--- WHAT IS NEEDED ---
List every line of the data below that contains the word "been".

--- DATA RECORDS ---
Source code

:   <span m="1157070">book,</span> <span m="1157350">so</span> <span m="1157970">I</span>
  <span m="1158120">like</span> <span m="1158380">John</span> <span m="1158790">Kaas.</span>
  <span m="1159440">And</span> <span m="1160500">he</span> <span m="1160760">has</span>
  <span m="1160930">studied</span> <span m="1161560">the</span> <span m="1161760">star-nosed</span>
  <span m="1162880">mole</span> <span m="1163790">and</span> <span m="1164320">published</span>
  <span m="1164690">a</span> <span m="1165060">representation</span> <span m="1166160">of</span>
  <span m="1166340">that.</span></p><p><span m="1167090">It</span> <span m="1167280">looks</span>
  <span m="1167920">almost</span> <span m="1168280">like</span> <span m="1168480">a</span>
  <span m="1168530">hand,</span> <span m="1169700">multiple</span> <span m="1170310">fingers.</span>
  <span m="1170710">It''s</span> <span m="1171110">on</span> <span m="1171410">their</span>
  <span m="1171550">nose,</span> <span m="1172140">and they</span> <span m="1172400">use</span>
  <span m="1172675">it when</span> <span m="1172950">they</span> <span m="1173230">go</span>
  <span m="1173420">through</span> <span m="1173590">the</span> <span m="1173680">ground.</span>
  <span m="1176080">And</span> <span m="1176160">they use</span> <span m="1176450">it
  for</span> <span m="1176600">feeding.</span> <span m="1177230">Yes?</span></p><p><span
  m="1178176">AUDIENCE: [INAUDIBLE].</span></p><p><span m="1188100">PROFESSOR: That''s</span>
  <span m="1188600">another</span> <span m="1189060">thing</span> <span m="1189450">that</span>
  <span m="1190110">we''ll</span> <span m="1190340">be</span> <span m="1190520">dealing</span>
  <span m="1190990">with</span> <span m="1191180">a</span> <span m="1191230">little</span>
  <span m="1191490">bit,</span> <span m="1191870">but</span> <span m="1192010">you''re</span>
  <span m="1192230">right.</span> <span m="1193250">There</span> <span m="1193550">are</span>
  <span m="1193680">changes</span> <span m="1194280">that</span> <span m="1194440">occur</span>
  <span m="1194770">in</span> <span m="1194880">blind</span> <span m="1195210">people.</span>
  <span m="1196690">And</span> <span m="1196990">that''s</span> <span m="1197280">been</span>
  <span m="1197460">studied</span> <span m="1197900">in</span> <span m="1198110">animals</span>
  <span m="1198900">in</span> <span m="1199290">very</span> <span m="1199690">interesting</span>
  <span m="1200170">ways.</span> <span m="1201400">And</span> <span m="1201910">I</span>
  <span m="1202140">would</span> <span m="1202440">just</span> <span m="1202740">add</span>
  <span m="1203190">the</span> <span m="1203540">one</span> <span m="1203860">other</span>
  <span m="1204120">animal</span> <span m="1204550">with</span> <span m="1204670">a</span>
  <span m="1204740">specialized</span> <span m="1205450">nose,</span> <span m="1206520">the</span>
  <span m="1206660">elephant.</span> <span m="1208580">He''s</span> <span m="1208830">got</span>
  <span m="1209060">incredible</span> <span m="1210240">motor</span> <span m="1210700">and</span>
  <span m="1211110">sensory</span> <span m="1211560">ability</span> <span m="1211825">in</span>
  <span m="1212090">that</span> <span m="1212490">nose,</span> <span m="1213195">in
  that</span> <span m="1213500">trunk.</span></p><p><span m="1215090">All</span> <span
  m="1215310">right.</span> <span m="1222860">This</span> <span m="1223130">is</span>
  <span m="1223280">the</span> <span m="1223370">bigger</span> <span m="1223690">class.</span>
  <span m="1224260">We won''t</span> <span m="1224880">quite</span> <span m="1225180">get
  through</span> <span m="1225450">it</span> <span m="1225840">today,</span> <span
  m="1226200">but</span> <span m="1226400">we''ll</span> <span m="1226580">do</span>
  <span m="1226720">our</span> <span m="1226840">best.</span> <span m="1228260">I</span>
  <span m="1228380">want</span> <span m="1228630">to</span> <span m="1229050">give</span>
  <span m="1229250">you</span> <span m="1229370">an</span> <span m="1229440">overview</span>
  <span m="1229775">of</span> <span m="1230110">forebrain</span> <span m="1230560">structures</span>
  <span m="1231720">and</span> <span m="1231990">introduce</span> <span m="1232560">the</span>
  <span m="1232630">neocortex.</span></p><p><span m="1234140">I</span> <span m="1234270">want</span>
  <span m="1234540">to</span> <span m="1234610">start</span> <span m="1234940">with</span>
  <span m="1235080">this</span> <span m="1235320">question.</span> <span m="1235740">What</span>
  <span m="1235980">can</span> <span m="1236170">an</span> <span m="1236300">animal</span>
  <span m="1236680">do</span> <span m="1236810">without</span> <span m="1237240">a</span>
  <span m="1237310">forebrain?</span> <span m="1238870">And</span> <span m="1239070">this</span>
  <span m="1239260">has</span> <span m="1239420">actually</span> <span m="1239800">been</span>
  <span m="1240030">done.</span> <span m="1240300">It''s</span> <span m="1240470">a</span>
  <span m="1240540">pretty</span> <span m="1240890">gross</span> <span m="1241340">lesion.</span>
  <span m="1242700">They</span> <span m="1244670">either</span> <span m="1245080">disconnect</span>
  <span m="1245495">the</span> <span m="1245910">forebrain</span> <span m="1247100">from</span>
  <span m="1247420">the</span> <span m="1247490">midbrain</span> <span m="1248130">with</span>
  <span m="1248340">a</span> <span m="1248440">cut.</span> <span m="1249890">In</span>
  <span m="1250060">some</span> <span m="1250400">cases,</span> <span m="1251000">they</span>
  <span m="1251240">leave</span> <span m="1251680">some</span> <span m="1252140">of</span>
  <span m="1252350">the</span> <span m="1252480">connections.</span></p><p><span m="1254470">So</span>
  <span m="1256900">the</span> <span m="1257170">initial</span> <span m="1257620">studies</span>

--- REPLY ---
  <span m="1196690">And</span> <span m="1196990">that''s</span> <span m="1197280">been</span>
  <span m="1239260">has</span> <span m="1239420">actually</span> <span m="1239800">been</span>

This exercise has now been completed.